Homofobia em questão no Brasil

Enviada em 01/11/2017

O pensador iluminista Rousseau, em uma célebre frase, diz: “O homem nasce livre e por toda parte encontra-se acorrentado”. Fazendo um paralelo com o cenário brasileiro, constata-se que as minorias LGBT encontram-se aprisionadas pela opressão e discriminação de atitudes e modos conservadores da sociedade. Mediante a este fato, nota-se que a intolerância a essa classe possuí raízes históricas e sociais.

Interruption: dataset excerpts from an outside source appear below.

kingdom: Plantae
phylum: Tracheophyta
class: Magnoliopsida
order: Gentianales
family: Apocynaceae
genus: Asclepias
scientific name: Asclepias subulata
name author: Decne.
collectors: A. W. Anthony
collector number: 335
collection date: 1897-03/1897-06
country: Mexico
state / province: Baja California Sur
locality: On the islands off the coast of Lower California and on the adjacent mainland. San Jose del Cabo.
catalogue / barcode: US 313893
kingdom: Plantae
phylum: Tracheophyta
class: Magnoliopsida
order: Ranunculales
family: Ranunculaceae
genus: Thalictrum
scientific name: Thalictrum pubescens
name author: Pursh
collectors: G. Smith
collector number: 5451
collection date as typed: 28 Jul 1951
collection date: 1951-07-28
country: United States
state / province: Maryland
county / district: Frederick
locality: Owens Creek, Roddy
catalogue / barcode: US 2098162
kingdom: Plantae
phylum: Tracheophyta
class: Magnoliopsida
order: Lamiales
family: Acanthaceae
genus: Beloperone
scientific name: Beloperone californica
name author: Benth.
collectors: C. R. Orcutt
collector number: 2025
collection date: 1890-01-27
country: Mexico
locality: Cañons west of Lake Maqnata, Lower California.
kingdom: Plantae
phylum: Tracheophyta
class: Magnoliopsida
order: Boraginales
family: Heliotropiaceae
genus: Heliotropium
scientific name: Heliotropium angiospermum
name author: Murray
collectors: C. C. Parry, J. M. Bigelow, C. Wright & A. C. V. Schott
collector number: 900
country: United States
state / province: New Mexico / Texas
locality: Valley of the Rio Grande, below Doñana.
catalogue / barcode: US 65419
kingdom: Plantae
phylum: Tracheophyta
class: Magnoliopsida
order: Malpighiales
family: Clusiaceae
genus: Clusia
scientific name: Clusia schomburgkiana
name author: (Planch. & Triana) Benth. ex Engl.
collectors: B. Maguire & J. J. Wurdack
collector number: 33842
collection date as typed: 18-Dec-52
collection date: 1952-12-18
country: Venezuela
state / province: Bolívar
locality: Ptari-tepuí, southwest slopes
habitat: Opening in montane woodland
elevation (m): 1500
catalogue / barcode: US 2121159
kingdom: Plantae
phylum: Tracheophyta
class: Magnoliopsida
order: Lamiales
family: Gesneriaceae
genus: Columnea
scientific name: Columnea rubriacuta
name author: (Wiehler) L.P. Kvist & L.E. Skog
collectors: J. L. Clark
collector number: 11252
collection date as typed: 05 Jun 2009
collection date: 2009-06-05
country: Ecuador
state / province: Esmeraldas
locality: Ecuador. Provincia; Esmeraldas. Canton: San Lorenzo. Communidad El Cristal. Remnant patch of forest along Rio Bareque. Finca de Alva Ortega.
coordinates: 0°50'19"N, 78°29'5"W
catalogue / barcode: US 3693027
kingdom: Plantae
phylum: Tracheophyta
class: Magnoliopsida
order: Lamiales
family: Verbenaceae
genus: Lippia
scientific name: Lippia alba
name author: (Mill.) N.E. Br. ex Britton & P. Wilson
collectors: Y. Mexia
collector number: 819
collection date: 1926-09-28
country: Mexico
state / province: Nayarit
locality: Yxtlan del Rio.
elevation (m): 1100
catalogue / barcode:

Em uma primeira análise, analogamente ao pensamento do filósofo, “as correntes” existentes que comprometem a liberdade de pessoas LGBT é fruto do moralismo de um padrão cis heteronormativo - norma social que estabelece o perfil heterossexual como o correto - imposto socialmente. Visto que, ao longo da historia, a Igreja, com a disseminação de seus dogmas, acabou contribuindo para a formulação de um modelo de relacionamento “Adão e Eva”, reforçado pelo patriarcalismo, casamento entre homem e mulher, que se perpetua até hoje. Consequentemente, é inegável que tais fatores acabam propagando aversão, agressão, repressão e a condenação a quem fuja desse molde “perfeito”, tornando-os vítimas da intransigência do tido como “correto” socialmente. Por conseguinte, há a violação constante contra a vida de pessoas que possuem uma orientação sexual diferente do arquétipo considerado como o certo.

Por decorrência disso, são alvos do forte preconceito e da brutalidade da coletividade, como mostra o relatório do Grupo Gay da Bahia, o qual expõe os altos índices de violência para com esse grupo, cerca de 343 mortes só em 2016. Desse modo, evidenciando a violenta realidade do Brasil, fazendo-o campeão de crimes contra as minorias sexuais.

Com essas constatações, é notório a necessidade de ações que mitiguem esse quadro de homofobia do país. Portanto, cabe ao Ministério da Educação, em parcerias com a mídia, a criação de projetos que atenuem o padrão cis heteronormativo e, por sua vez, a intolerância. Isso poderá ser realizado com a produção de programas educacionais televisivos, abordando a questão da orientação sexual e a importância do respeito pelos minoritários, visando o combate ao preconceito e a conscientização da população a cerca da existência e preferência das pessoas. Além disso, é imprescindível que o Poder Legislativo criminalizem tal ato, equiparando ao crime de racismo, já que ambos crimes afetam a integridade do próximo. Dessa forma, contribuirá para a minimização da problemática e promoverá uma maior tolerância, livrando todos das amarras - preconceitos - sociais.